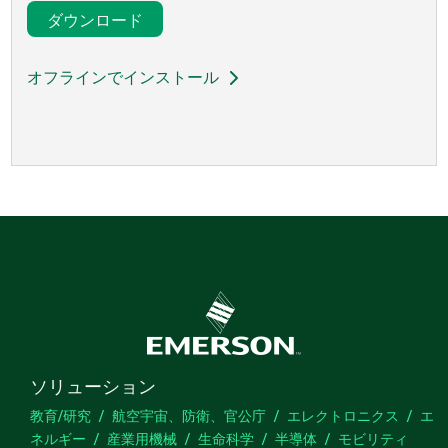
ダウンロード
オフラインでインストール
ソリューション
教育/研究
航空宇宙、防衛、官公庁
エレクトロニクス
エ
ネルギー
産業用機械
生命科学
半導体
モビリティ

******************************

### RINCIAN LATIHAN
Susun setiap baris teks dari semua entri di atas menjadi daftar bernomor dan lewati baris kosong. Gambar tidak dimasukkan ke dalam jawaban.

### JAWABAN LATIHAN
1. ダウンロード
2. オフラインでインストール
3. ソリューション
4. 教育/研究
5. 航空宇宙、防衛、官公庁
6. エレクトロニクス
7. エ
8. ネルギー
9. 産業用機械
10. 生命科学
11. 半導体
12. モビリティ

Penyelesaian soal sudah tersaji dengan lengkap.